The article in issue 168 (October 2018) celebrated the work that Porterbrook and Wabtec Brush have put into this project, but this visit was arranged to experience the unit in action. How would the engines perform? How much noise and vibration would there be?

There was no need to worry; just walking through the car park with the train alongside was a revelation. The two idling MAN diesel engines were almost purring; none of the ‘rattling’ that one is used to from older diesels and no visible exhaust either. A conversation at normal volume was easily possible, sitting on the benches outside the café just four metres away from the train.

Inside the driving cars, fitted with the diesel alternators, it was a similar story. One is aware of an engine running but it could not be described as noisy. During acceleration, the sound is purposeful, but there was no significant vibration transmitted through the floor and the main noise source was airborne, coming through a hopper window left open for an instrumentation cable. Normal volume conversation was easily possible.

Next steps

The demonstration was almost an anti-climax – testament to the quality of the design and development process. Of course, there have been some minor issues to resolve, but Helen Simpson, Porterbrook’s innovation and development manager, said that they were trivial and vindicated the hard work carried out in Brush’s test cell. Helen was also full of praise for the many UK engineering companies that have contributed the 6,500 items required for each unit.

In discussion, Jonathan Wragg, Porterbrook’s Flex programme director, outlined the production programme. The first unit for Arriva Trains North is due for delivery in January 2019, for Transport for Wales in spring 2019 and deliveries to GWR should start in summer 2019 and be completed in early 2020.

Discussion inevitably turned to how the Flex concept might be extended. Rupert Brennan-Brown, Porterbrook’s head of communications and engagement who is always ready with a new acronym, described Porterbrook as a rolling stock asset management company that is adapting trains to accommodate the inadequacies of the infrastructure.

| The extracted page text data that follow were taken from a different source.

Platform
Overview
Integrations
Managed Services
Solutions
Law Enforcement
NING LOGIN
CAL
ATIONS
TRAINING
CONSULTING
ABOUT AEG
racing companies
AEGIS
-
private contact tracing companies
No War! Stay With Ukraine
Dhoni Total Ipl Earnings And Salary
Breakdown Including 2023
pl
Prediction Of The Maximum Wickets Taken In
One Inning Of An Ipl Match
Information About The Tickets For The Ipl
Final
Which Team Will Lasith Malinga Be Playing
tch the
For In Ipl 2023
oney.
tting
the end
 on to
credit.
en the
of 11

Summarising previous announcements, developments include:

HydroFlex: A hydrogen-powered train being developed in partnership with Birmingham University, using some of the control technology developed for the diesel electric Flex;

HybridFlex: Working with Rolls Royce (MTU) to provide diesel/battery electric drive for class 168/Turbostar including energy harvesting in braking;

BatteryFlex: providing ‘last mile’ battery power on Class 350/2 Desiro units.

There are 86 Class 319 four-car units, all of which were made redundant from the Thameslink route.  Porterbrook has been successful in placing approximately 45 units for further use – 32 for Northern (eight of which will be converted to Flex specification) and 13 units with West Midlands Trains. In addition, there are Flex orders for five units for Wales, 19 units for Great Western Railway and one for the University of Birmingham (the HydroFlex). This makes a grand total of 71 of the 86 units, leaving 15 still to find new homes.

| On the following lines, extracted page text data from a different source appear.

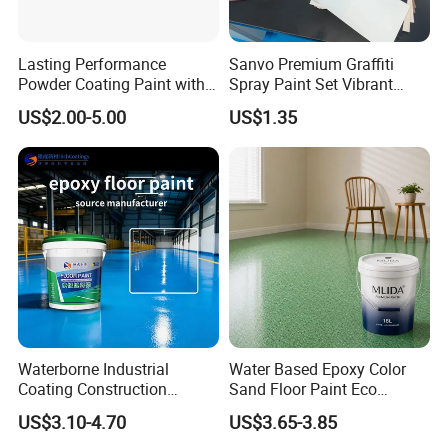
Lasting Performance
Sanvo Premium Graffiti
Powder Coating Paint with
Spray Paint Set Vibrant
High Gloss Outdoor
Colors Weatherproof Street
US$2.00-5.00
US$1.35
Durability UV Resist Auto
Art Mural Artist-Grade Spray
Appliance Metal
Paint for Graffiti
Waterborne Industrial
Water Based Epoxy Color
Coating Construction
Sand Floor Paint Eco
Waterproof Epoxy Concrete
Friendly Large Residential
US$3.10-4.70
US$3.65-3.85
Workshop Garage Floor
OEM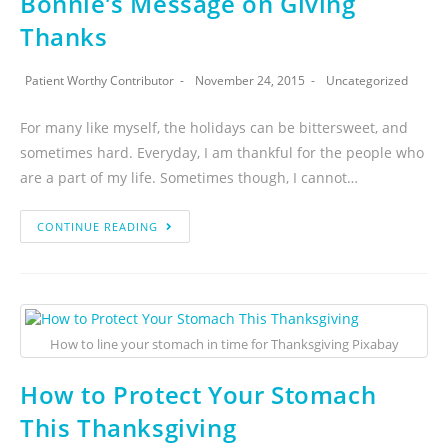
Bonnie’s Message on Giving
Thanks
Patient Worthy Contributor
November 24, 2015
Uncategorized
For many like myself, the holidays can be bittersweet, and
sometimes hard. Everyday, I am thankful for the people who
are a part of my life. Sometimes though, I cannot…
CONTINUE READING
How to line your stomach in time for Thanksgiving Pixabay
How to Protect Your Stomach
This Thanksgiving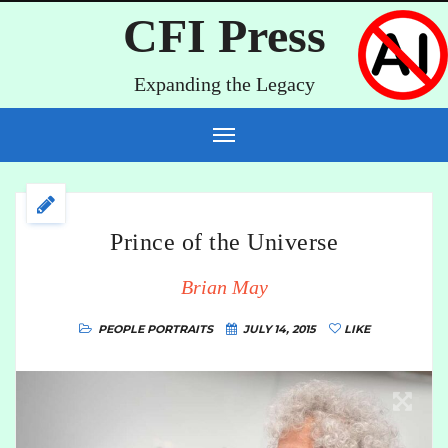
CFI Press
Expanding the Legacy
Prince of the Universe
Brian May
PEOPLE PORTRAITS
JULY 14, 2015
LIKE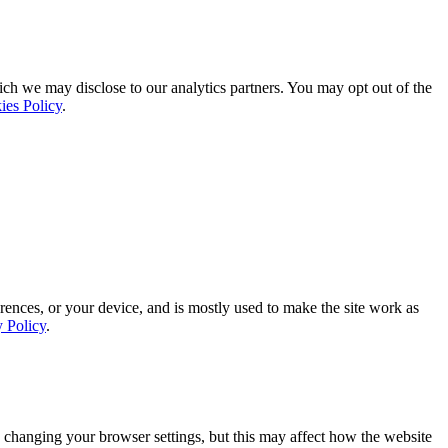
ich we may disclose to our analytics partners. You may opt out of the
ies Policy
.
rences, or your device, and is mostly used to make the site work as
y Policy
.
 changing your browser settings, but this may affect how the website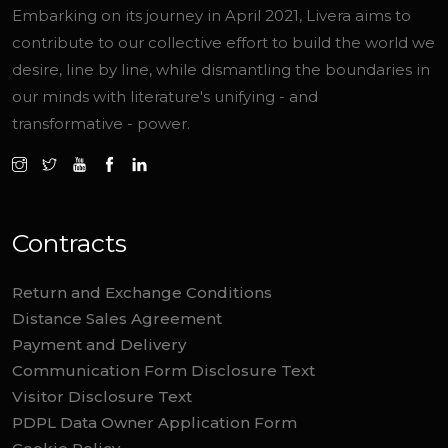
Embarking on its journey in April 2021, Livera aims to
contribute to our collective effort to build the world we
desire, line by line, while dismantling the boundaries in
our minds with literature's unifying - and
transformative - power.
Contracts
Return and Exchange Conditions
Distance Sales Agreement
Payment and Delivery
Communication Form Disclosure Text
Visitor Disclosure Text
PDPL Data Owner Application Form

Wider problem – and opportunity

This is certainly a success story but is the tip of a large iceberg. With the boom in new trains coming into service, Porterbrook alone will see over 200 electric multiple units (around 900 vehicles) of Classes 323, 350/2, 455, 456 and 458 coming off lease over the next two or three years with no immediate home. The other large rolling stock leasing companies (ROSCOs) will be in the same, or similar, situations.

All of these units could be converted to a Flex format. For example, the re-tractioned South Western Railway Class 455 units could take advantage of their regenerative braking capability to have a diesel/battery Flex arrangement. Equally, it would be possible to provide Battery Flex capability on the Class 323.

Many operators on the non-electrified railway have struggled to expand capacity because of the shortage of self-powered trains. Innovations such as Flex are now providing the opportunity. There will be a large number of redundant electric vehicles with useful life left in them, but placing this large group of vehicles into the relatively smaller pool of self-powered trains will be a big ask. That said, based on the Flex experience, this writer would rather travel on a Class 769 than on a Class 150.